ENCRYPTION_PASSWORD:
To encrypt any dumpfile, provide password to ENCRYPTION_PASSWORD in parfile.
dumpfile=emp_enc1.dmp logfile=emp_tab.log directory=VEN tables=dbatest.EMP_TAB ENCRYPTION_PASSWORD=oracle ENCRYPTION_ALGORITHM=AES256
Export log
Export: Release 12.1.0.2.0 - Production on Tue Jan 24 12:25:15 2017 Starting "SYS"."SYS_EXPORT_TABLE_01": /******** AS SYSDBA dumpfile=emp_enc1.dmp logfile=emp_tab.log directory=VEN tables=dbatest.EMP_TAB ENCRYPTION_PASSWORD=******** ENCRYPTION_ALGORITHM=AES256 Estimate in progress using BLOCKS method... Processing object type TABLE_EXPORT/TABLE/STATISTICS/MARKER . . exported "DBATEST"."EMP_TAB" 19.16 MB 175340 rows Master table "SYS"."SYS_EXPORT_TABLE_01" successfully loaded/unloaded ******************************************************************************
ENCRYPTION_PWD_PROMPT
With this parameter, No need to write the password in parfile or expdp command , we can pass the password, when it asks for input.

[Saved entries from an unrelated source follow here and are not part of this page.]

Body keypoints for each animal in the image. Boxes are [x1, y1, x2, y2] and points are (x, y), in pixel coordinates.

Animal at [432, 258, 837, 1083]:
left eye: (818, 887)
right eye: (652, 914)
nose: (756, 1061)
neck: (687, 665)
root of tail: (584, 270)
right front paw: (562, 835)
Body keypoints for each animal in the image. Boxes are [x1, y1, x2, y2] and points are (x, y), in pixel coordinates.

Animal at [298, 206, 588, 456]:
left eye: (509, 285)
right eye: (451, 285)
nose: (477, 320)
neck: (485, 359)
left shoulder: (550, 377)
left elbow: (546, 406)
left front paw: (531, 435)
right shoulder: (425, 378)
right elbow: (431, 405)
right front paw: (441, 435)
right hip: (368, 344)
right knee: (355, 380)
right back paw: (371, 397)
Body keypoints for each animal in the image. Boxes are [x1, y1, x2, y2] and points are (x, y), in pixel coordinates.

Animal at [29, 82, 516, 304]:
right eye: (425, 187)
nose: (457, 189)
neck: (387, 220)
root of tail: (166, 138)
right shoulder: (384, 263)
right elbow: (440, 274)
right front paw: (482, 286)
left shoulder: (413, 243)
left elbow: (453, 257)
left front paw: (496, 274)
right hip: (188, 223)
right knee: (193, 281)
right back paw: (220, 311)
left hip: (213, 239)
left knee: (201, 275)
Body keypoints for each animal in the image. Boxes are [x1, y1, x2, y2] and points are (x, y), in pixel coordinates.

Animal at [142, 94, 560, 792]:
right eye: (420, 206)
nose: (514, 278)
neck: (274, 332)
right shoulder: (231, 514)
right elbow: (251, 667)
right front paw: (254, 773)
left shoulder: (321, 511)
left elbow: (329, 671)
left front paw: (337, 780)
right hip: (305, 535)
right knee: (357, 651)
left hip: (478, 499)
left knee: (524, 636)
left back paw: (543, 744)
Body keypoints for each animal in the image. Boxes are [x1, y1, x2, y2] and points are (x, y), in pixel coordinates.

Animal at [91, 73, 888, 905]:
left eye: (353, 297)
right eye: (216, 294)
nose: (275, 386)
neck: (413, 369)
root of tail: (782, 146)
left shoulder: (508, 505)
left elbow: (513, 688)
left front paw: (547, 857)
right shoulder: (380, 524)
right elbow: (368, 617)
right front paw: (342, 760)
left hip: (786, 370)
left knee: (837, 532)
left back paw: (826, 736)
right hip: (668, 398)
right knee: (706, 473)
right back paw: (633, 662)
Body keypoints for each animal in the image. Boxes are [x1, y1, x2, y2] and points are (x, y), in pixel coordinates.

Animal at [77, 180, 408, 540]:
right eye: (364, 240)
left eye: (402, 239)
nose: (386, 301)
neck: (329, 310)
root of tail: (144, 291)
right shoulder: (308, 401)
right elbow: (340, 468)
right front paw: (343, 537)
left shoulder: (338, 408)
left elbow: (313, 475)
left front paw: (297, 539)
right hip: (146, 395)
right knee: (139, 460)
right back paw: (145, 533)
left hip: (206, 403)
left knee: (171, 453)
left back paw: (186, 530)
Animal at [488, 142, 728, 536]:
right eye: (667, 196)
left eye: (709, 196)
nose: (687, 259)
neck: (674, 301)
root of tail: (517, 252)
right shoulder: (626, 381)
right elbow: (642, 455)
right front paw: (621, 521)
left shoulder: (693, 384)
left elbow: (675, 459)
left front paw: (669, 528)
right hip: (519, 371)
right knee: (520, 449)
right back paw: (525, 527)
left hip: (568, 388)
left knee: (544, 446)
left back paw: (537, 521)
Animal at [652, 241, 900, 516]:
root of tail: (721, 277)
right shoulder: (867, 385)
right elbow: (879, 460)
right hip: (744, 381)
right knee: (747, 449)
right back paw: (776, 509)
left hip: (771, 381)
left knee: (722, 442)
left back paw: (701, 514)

expdp dumpfile=emp_enc.dmp logfile=emp_tab.log directory=VEN tables=dbatest.EMP_TAB ENCRYPTION_PWD_PROMPT=YES
expdp parfile=encyp.par Connected to: Oracle Database 12c Enterprise Edition Release 12.1.0.2.0 - 64bit Production With the Partitioning, OLAP, Advanced Analytics and Real Application Testing options Encryption Password: ------- > Here provide the password FLASHBACK automatically enabled to preserve database integrity. Starting "SYS"."SYS_EXPORT_TABLE_01": /******** AS SYSDBA dumpfile=emp_enc.dmp logfile=emp_tab.log directory=VEN tables=dbatest.EMP_TAB ENCRYPTION_PWD_PROMPT=YES Estimate in progress using BLOCKS method... Processing object type TABLE_EXPORT/TABLE/TABLE_DATA Total estimation using BLOCKS method: 23 MB . . exported "DBATEST"."EMP_TAB" 19.16 MB 175340 rows Master table "SYS"."SYS_EXPORT_TABLE_01" successfully loaded/unloaded ******************************************************************************
ENCRYPTION PARAMETER DURING IMPDP
If the export dump is generated using an encryption password, then while importing the dump, we need to pass the same password.
dumpfile=emp_enc.dmp logfile=emp_tab.log directory=VEN tables=dbatest.EMP_TAB ENCRYPTION_PWD_PROMPT=YES
Username: / as sysdba Connected to: Oracle Database 12c Enterprise Edition Release 12.1.0.2.0 - 64bit Production With the Partitioning, OLAP, Advanced Analytics and Real Application Testing options Encryption Password: ----- >>> PASS THE PASSWORD HERE --- > Master table "SYS"."SYS_IMPORT_TABLE_01" successfully loaded/unloaded Starting "SYS"."SYS_IMPORT_TABLE_01": /******** AS SYSDBA dumpfile=emp_enc.dmp logfile=emp_tab.log directory=VEN tables=dbatest.EMP_TAB ENCRYPTION_PWD_PROMPT=YES Processing object type TABLE_EXPORT/TABLE/TABLE Processing object type TABLE_EXPORT/TABLE/TABLE_DATA . . imported "DBATEST"."EMP_TAB" 19.16 MB 175340 rows Processing object type TABLE_EXPORT/TABLE/STATISTICS/TABLE_STATISTICS Processing object type TABLE_EXPORT/TABLE/STATISTICS/MARKER Job "SYS"."SYS_IMPORT_TABLE_01" successfully completed at Tue Jan 24 12:23:38 2017 elapsed 0 00:01:52
If you try to import without encryption password, it will throw an error as ORA-39174: Encryption password must be supplied.
Connected to: Oracle Database 12c Enterprise Edition Release 12.1.0.2.0 - 64bit Production With the Partitioning, OLAP, Advanced Analytics and Real Application Testing options ORA-39002: invalid operation ORA-39174: Encryption password must be supplied.